The Guards Coat
As the name Guards coat implies, this overcoat derives from the coat English Officers of the Guard used to wear. Today, a Guards Coat generally has six characteristic elements:
- Unlike the Ulster, the Guards coat has peaked lapels since they are more formal and it is not required to be able to button up this overcoat all the way.
- Usually, the Guards coat has a parallel 6×3 button placement. Thus, the Guards coat does not need to be buttoned up all the way, it is perfectly adequate to have the top row of buttons placed further apart from each in order to achieve a more formal look. Moreover, the buttons are placed higher than on an Ulster.
- Since the Guards coat is more formal than the Ulster, it does not have any patch pockets but welted pockets.
- For the same reason there is no contrast stitching.
- There are also no cuffs on the sleeves of a Guards coat.
- In general, a Guards coat is cut more closely to the body than an Ulster. Nevertheless, it has a belted back whereas the belt does not have any buttons since they would make the overcoat look less formal. Some Guards coats have an inverted pleat which lets the wearer move more easily.

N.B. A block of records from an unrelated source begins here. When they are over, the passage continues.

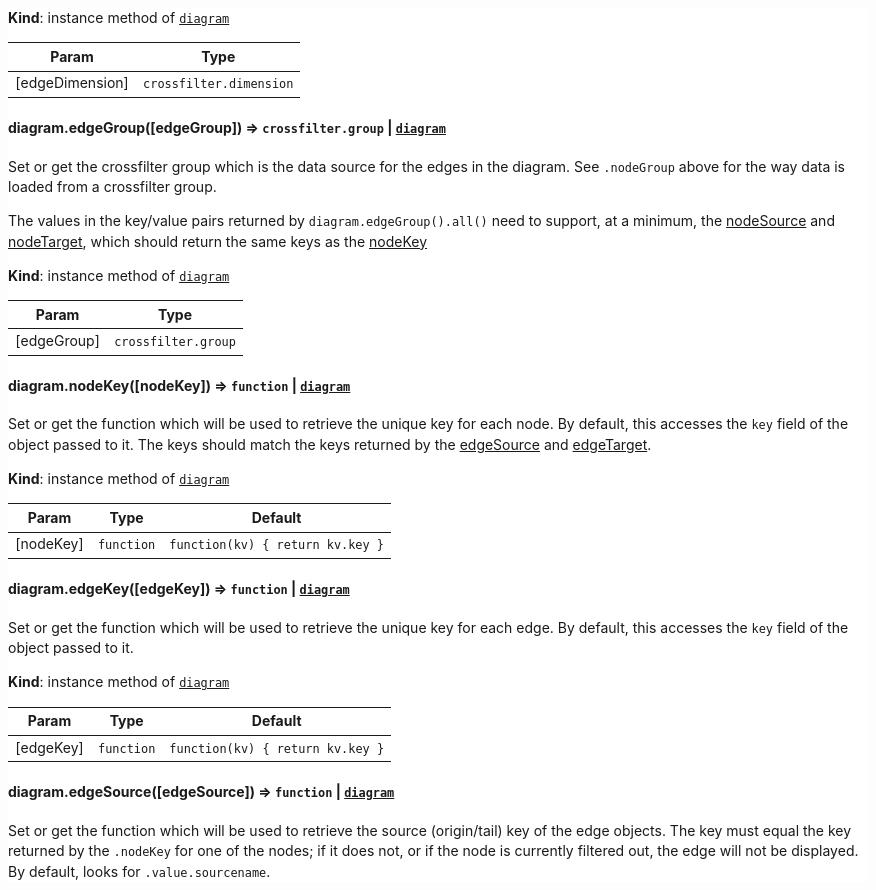 **Kind**: instance method of [<code>diagram</code>](#dc_graph.diagram)  

| Param | Type |
| --- | --- |
| [edgeDimension] | <code>crossfilter.dimension</code> | 

<a name="dc_graph.diagram+edgeGroup"></a>

#### diagram.edgeGroup([edgeGroup]) ⇒ <code>crossfilter.group</code> \| [<code>diagram</code>](#dc_graph.diagram)
Set or get the crossfilter group which is the data source for the edges in the
diagram. See `.nodeGroup` above for the way data is loaded from a crossfilter group.

The values in the key/value pairs returned by `diagram.edgeGroup().all()` need to
support, at a minimum, the [nodeSource](dc_graph.diagram#nodeSource) and
[nodeTarget](dc_graph.diagram#nodeTarget), which should return the same
keys as the [nodeKey](#dc_graph.diagram+nodeKey)

**Kind**: instance method of [<code>diagram</code>](#dc_graph.diagram)  

| Param | Type |
| --- | --- |
| [edgeGroup] | <code>crossfilter.group</code> | 

<a name="dc_graph.diagram+nodeKey"></a>

#### diagram.nodeKey([nodeKey]) ⇒ <code>function</code> \| [<code>diagram</code>](#dc_graph.diagram)
Set or get the function which will be used to retrieve the unique key for each node. By
default, this accesses the `key` field of the object passed to it. The keys should match
the keys returned by the [edgeSource](#dc_graph.diagram+edgeSource) and
[edgeTarget](#dc_graph.diagram+edgeTarget).

**Kind**: instance method of [<code>diagram</code>](#dc_graph.diagram)  

| Param | Type | Default |
| --- | --- | --- |
| [nodeKey] | <code>function</code> | <code>function(kv) { return kv.key }</code> | 

<a name="dc_graph.diagram+edgeKey"></a>

#### diagram.edgeKey([edgeKey]) ⇒ <code>function</code> \| [<code>diagram</code>](#dc_graph.diagram)
Set or get the function which will be used to retrieve the unique key for each edge. By
default, this accesses the `key` field of the object passed to it.

**Kind**: instance method of [<code>diagram</code>](#dc_graph.diagram)  

| Param | Type | Default |
| --- | --- | --- |
| [edgeKey] | <code>function</code> | <code>function(kv) { return kv.key }</code> | 

<a name="dc_graph.diagram+edgeSource"></a>

#### diagram.edgeSource([edgeSource]) ⇒ <code>function</code> \| [<code>diagram</code>](#dc_graph.diagram)
Set or get the function which will be used to retrieve the source (origin/tail) key of
the edge objects.  The key must equal the key returned by the `.nodeKey` for one of the
nodes; if it does not, or if the node is currently filtered out, the edge will not be
displayed. By default, looks for `.value.sourcename`.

Unlike the informal Ulster, the Guards coat is an elegant coat which was originally designed for the city. It comes mostly in plain dark colors such as a deep navy or midnight blue. Due to its belted back it is nevertheless a garment that can be worn to more informal occasions as well.
The overcoat in this picture has peaked lapels and “blind” top buttons in the front which are typical for a Guards coat. However, it has patch pockets, contrast stitching and cuffs which are characteristic of an Ulster and therefore it is a combination of a Guards coat and an Ulster.